An Android malware detected on a popular forum is forcibly downloading on users' devices, which later installs a second app that intrudes further and is difficult to remove.
Security researchers from Zscaler say the malvertising campaign seems to be affecting malicious ads delivered on the GodLike Productions forum, a site that ranks in Alexa's Top 11K most popular websites on the internet. These ads force an Android APK to forcibly download.
When an APK app is present on an Android system, users need to manually launch the app to be installed. This app too needs to be launched and security experts say most users have launched it as they mistook it for an app clear.
The app is called Ks Clean (kskas.apk) and installing it triggers an immediate pop-up that looks like a security update notification but without any "cancel" or "close" button. Users can only click "Ok" to remove the message from the screen and operate their device.
On clicking OK, a second app is installed which asks for for admin rights during its installation process.
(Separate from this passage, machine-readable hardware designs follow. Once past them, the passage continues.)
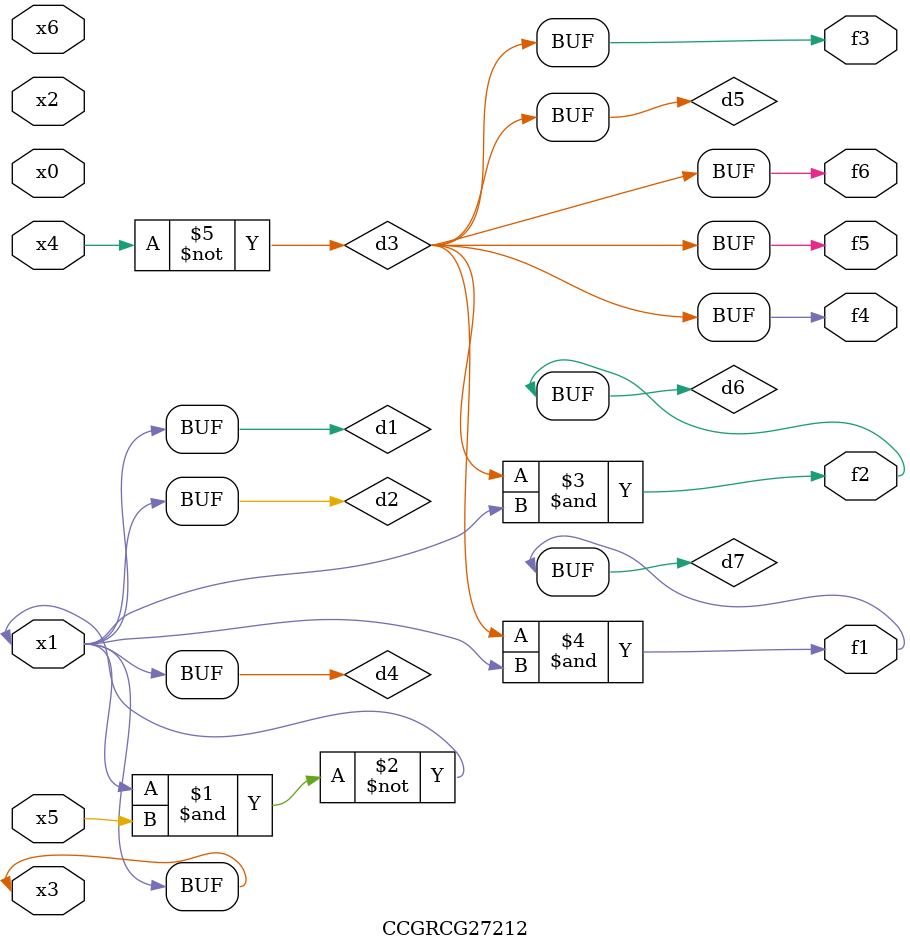
<source format=v>
module CCGRCG27212(
	input x0, x1, x2, x3, x4, x5, x6,
	output f1, f2, f3, f4, f5, f6
);

	wire d1, d2, d3, d4, d5, d6, d7;

	buf (d1, x1, x3);
	nand (d2, x1, x5);
	not (d3, x4);
	buf (d4, d1, d2);
	buf (d5, d3);
	and (d6, d3, d4);
	and (d7, d3, d4);
	assign f1 = d7;
	assign f2 = d6;
	assign f3 = d5;
	assign f4 = d5;
	assign f5 = d5;
	assign f6 = d5;
endmodule

</source>
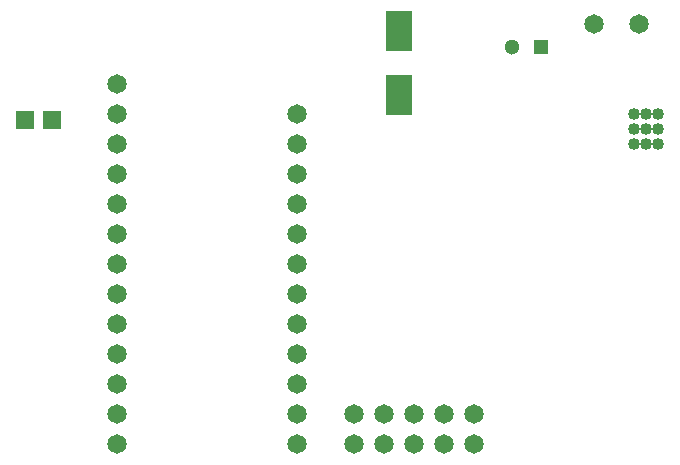
<source format=gbs>
G04 #@! TF.FileFunction,Soldermask,Bot*
%FSLAX46Y46*%
G04 Gerber Fmt 4.6, Leading zero omitted, Abs format (unit mm)*
G04 Created by KiCad (PCBNEW 0.201507012246+5852~23~ubuntu14.04.1-product) date Sat 04 Jul 2015 06:56:47 PM CDT*
%MOMM*%
G01*
G04 APERTURE LIST*
%ADD10C,0.100000*%
%ADD11R,1.498600X1.498600*%
%ADD12C,1.651000*%
%ADD13C,1.016000*%
%ADD14R,2.301240X3.500120*%
%ADD15C,1.300000*%
%ADD16R,1.300000X1.300000*%
G04 APERTURE END LIST*
D10*
D11*
X83939380Y-119888000D03*
X86240620Y-119888000D03*
D12*
X111760000Y-147320000D03*
X111760000Y-144780000D03*
X114300000Y-147320000D03*
X116840000Y-147320000D03*
X114300000Y-144780000D03*
X116840000Y-144780000D03*
X119380000Y-147320000D03*
X119380000Y-144780000D03*
X121920000Y-147320000D03*
X121920000Y-144780000D03*
D13*
X136525000Y-120650000D03*
X136525000Y-119380000D03*
X136525000Y-121920000D03*
X137541000Y-119380000D03*
X137541000Y-120650000D03*
X137541000Y-121920000D03*
X135509000Y-121920000D03*
X135509000Y-120650000D03*
X135509000Y-119380000D03*
D12*
X132080000Y-111760000D03*
X135890000Y-111760000D03*
X91694000Y-116840000D03*
X91694000Y-119380000D03*
X91694000Y-121920000D03*
X91694000Y-124460000D03*
X91694000Y-127000000D03*
X91694000Y-129540000D03*
X91694000Y-132080000D03*
X91694000Y-134620000D03*
X91694000Y-137160000D03*
X91694000Y-139700000D03*
X91694000Y-142240000D03*
X91694000Y-144780000D03*
X91694000Y-147320000D03*
X106934000Y-147320000D03*
X106934000Y-144780000D03*
X106934000Y-142240000D03*
X106934000Y-139700000D03*
X106934000Y-137160000D03*
X106934000Y-134620000D03*
X106934000Y-132080000D03*
X106934000Y-129540000D03*
X106934000Y-127000000D03*
X106934000Y-124460000D03*
X106934000Y-121920000D03*
X106934000Y-119380000D03*
D14*
X115570000Y-117762020D03*
X115570000Y-112361980D03*
D15*
X125135000Y-113665000D03*
D16*
X127635000Y-113665000D03*
M02*

</source>
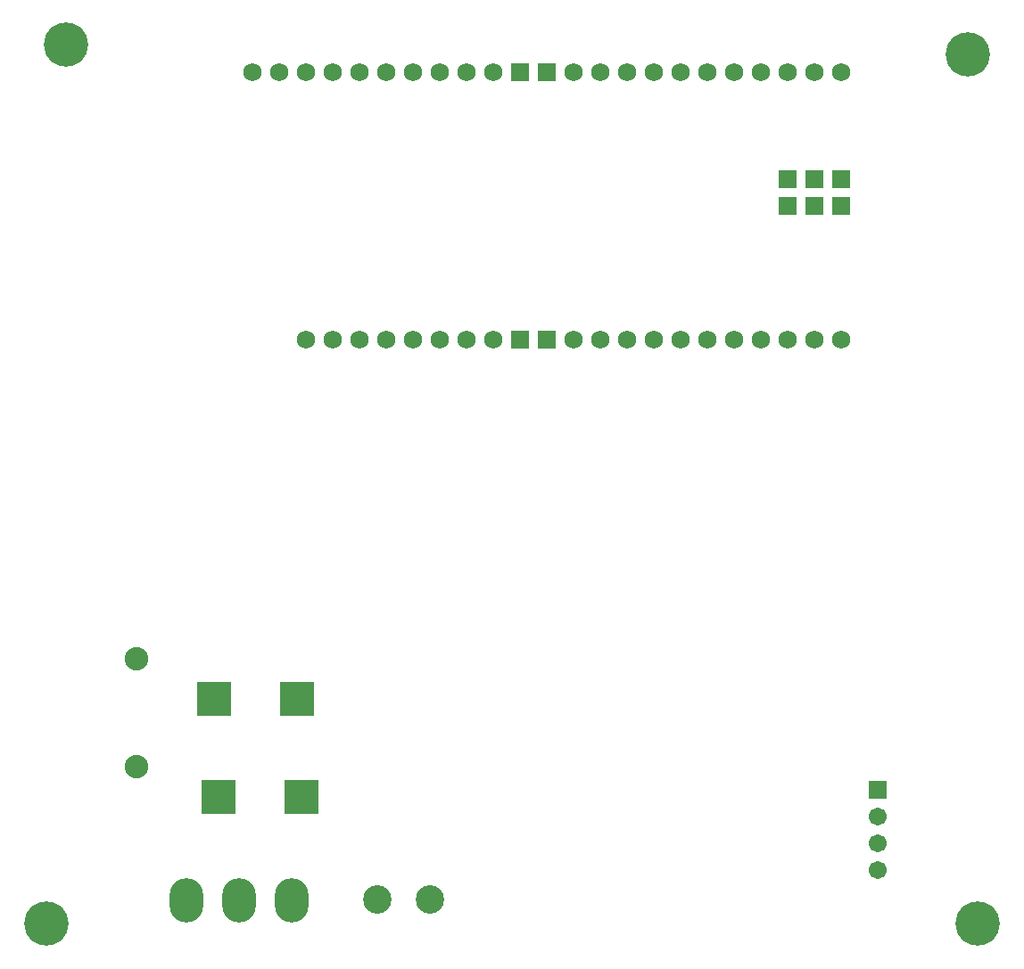
<source format=gbs>
G04*
G04 #@! TF.GenerationSoftware,Altium Limited,Altium Designer,18.0.12 (696)*
G04*
G04 Layer_Color=16711935*
%FSLAX25Y25*%
%MOIN*%
G70*
G01*
G75*
%ADD37R,0.06800X0.06800*%
%ADD38C,0.06800*%
%ADD39R,0.12611X0.12611*%
%ADD40O,0.12611X0.16548*%
%ADD41C,0.10642*%
%ADD42C,0.08800*%
%ADD43C,0.06706*%
%ADD44R,0.06706X0.06706*%
%ADD45C,0.16548*%
D37*
X181000Y223300D02*
D03*
X191000D02*
D03*
X301000Y183300D02*
D03*
X291000D02*
D03*
X281000D02*
D03*
X191000Y123300D02*
D03*
X181000D02*
D03*
X281000Y173300D02*
D03*
X291000D02*
D03*
X301000D02*
D03*
D38*
Y223300D02*
D03*
X291000D02*
D03*
X281000D02*
D03*
X271000D02*
D03*
X261000D02*
D03*
X251000D02*
D03*
X241000D02*
D03*
X231000D02*
D03*
X221000D02*
D03*
X211000D02*
D03*
X201000D02*
D03*
X171000D02*
D03*
X161000D02*
D03*
X151000D02*
D03*
X141000D02*
D03*
X131000D02*
D03*
X121000D02*
D03*
X111000D02*
D03*
X101000D02*
D03*
X301000Y123300D02*
D03*
X291000D02*
D03*
X281000D02*
D03*
X261000D02*
D03*
X251000D02*
D03*
X241000D02*
D03*
X231000D02*
D03*
X221000D02*
D03*
X211000D02*
D03*
X201000D02*
D03*
X171000D02*
D03*
X161000D02*
D03*
X151000D02*
D03*
X141000D02*
D03*
X131000D02*
D03*
X121000D02*
D03*
X111000D02*
D03*
X101000D02*
D03*
X271000D02*
D03*
X81000Y223300D02*
D03*
X91000D02*
D03*
D39*
X99100Y-47794D02*
D03*
X68100Y-47700D02*
D03*
X66500Y-10905D02*
D03*
X97500Y-11000D02*
D03*
D40*
X56130Y-86500D02*
D03*
X75815Y-86500D02*
D03*
X95500D02*
D03*
D41*
X127626Y-85969D02*
D03*
X147311D02*
D03*
D42*
X37500Y4000D02*
D03*
Y-36500D02*
D03*
D43*
X314600Y-75000D02*
D03*
Y-65000D02*
D03*
Y-55000D02*
D03*
D44*
Y-45000D02*
D03*
D45*
X11300Y233500D02*
D03*
X348100Y230000D02*
D03*
X3900Y-95100D02*
D03*
X352000D02*
D03*
M02*

</source>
Once this permission is granted, the app uses it to show pop-up ads on the users screen.
What's more worrying is that when users try to uninstall this second app which is called "update" they are unable to do it. In order to uninstall the user has to revoke its admin rights.However, the app freezes the user's device for a few seconds every time he/she attempts to remove it from the admin group.
Over 300 downloads of the first-stage app has taken place in just the past two weeks. The most affected countries were the US, the UK, and France although users from some other European countries have also downloaded the app.
How to prevent it?
Users need to disable auto-download in all their mobile browsers and turn off the "Unknown Sources" option in the Android Security settings section. This feature will prevent users from installing apps from outside the official Play Store.